### PROBLEM
A line belongs in the answer only if it contains the word "page"; copy every such line from the listing below.

### LISTED ENTRIES
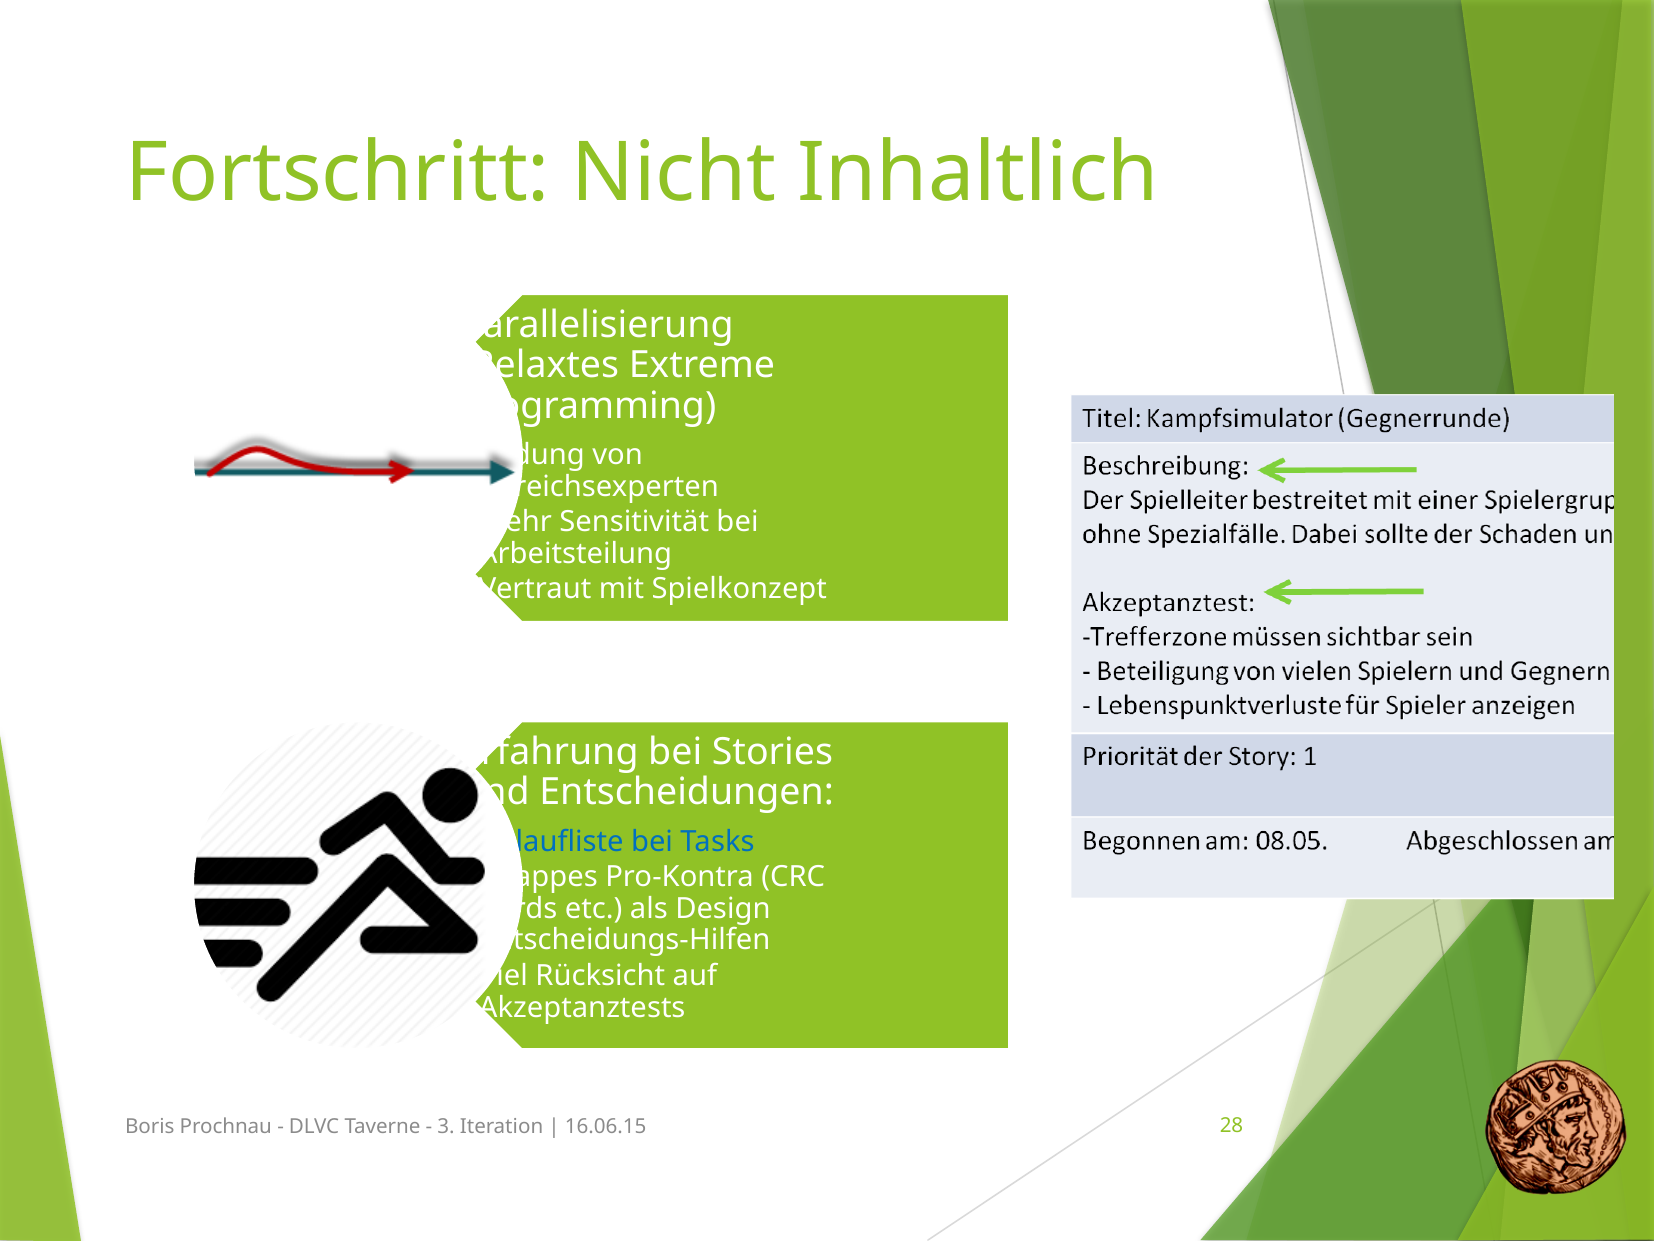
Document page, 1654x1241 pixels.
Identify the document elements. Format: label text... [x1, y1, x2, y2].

--

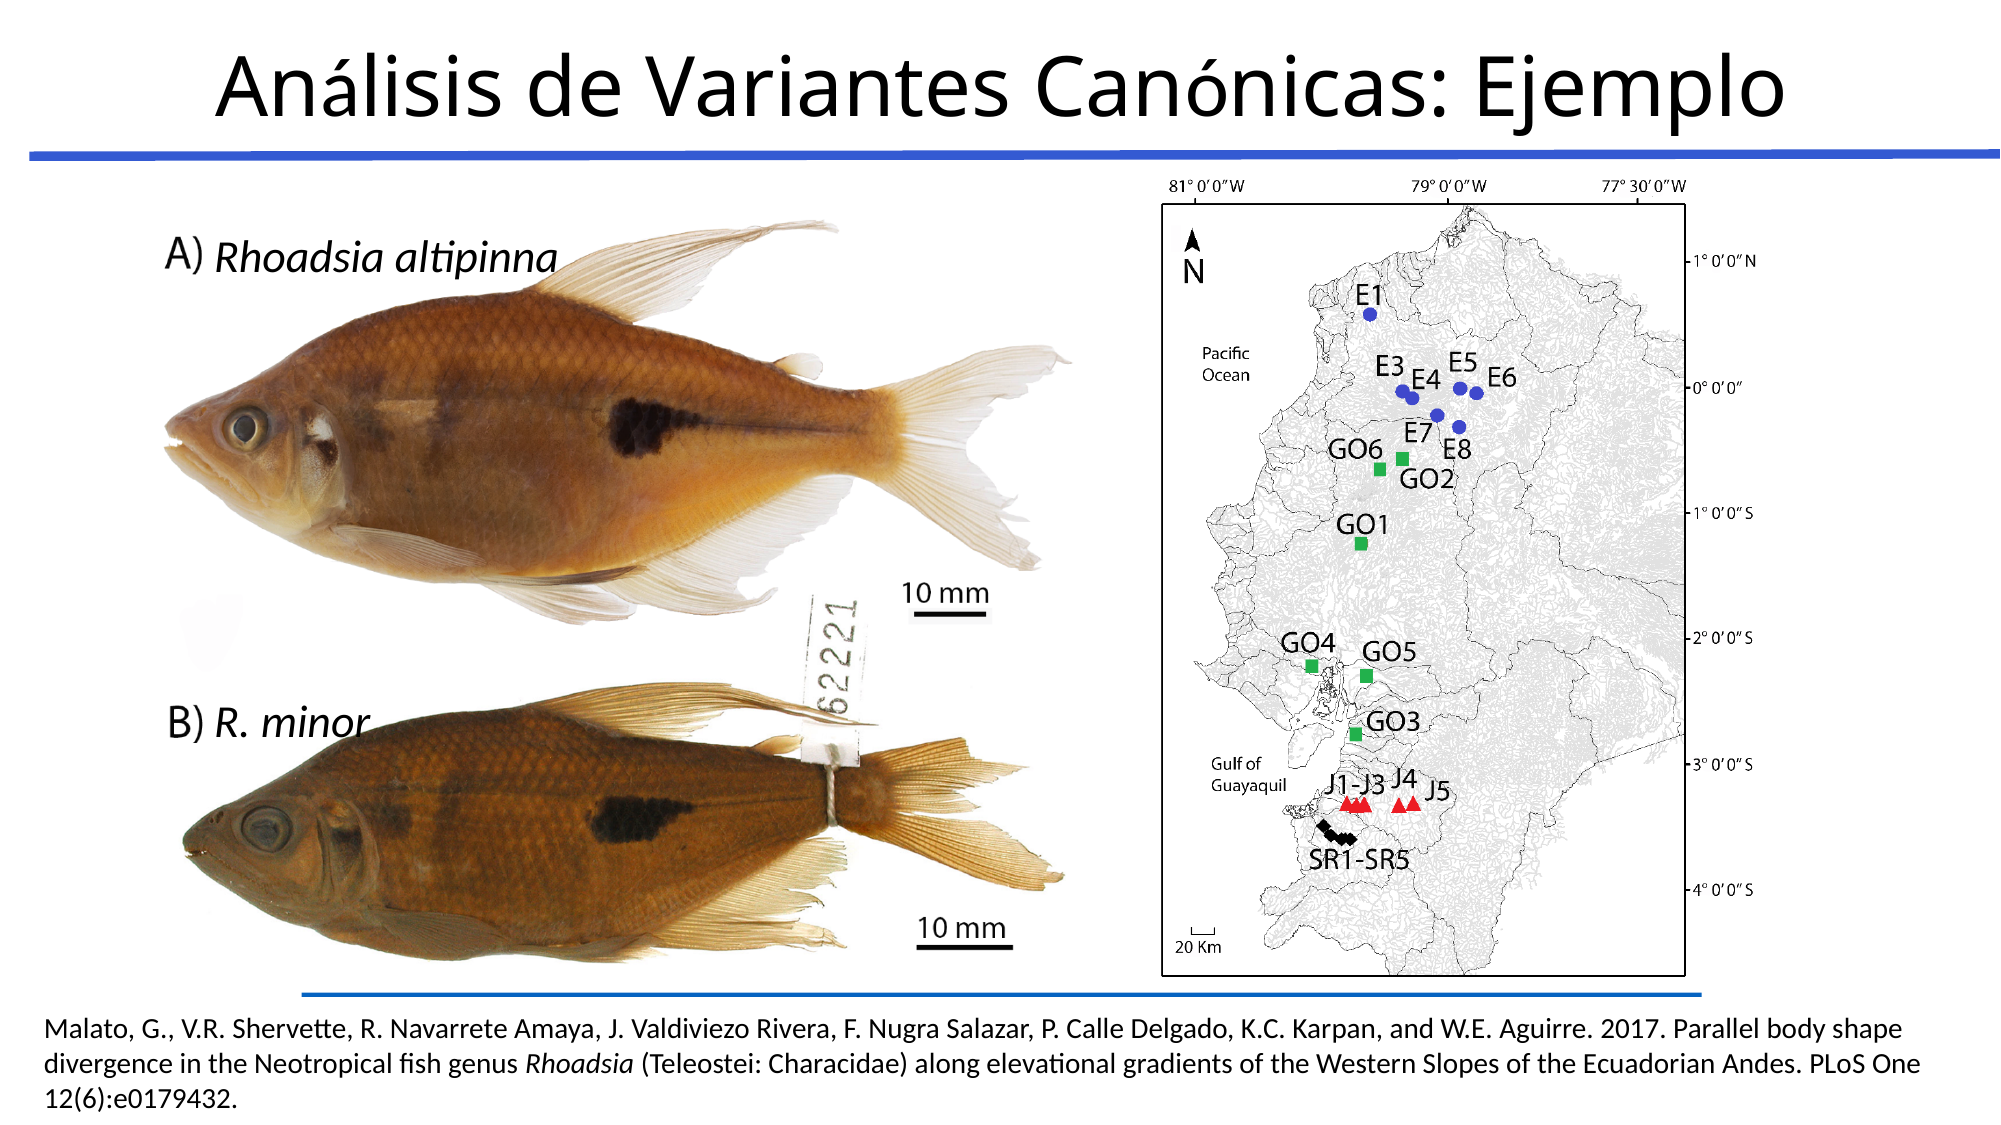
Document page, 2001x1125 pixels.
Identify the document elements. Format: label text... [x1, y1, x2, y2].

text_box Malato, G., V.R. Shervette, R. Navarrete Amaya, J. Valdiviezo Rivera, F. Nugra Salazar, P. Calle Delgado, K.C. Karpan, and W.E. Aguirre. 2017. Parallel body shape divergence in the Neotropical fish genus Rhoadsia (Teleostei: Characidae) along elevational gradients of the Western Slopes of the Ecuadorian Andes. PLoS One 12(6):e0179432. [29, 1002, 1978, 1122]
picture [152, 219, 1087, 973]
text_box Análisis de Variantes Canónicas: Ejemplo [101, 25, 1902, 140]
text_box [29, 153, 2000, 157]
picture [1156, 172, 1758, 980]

### EXPECTED ANSWER
Document page, 1654x1241 pixels.
Document page, 2001x1125 pixels.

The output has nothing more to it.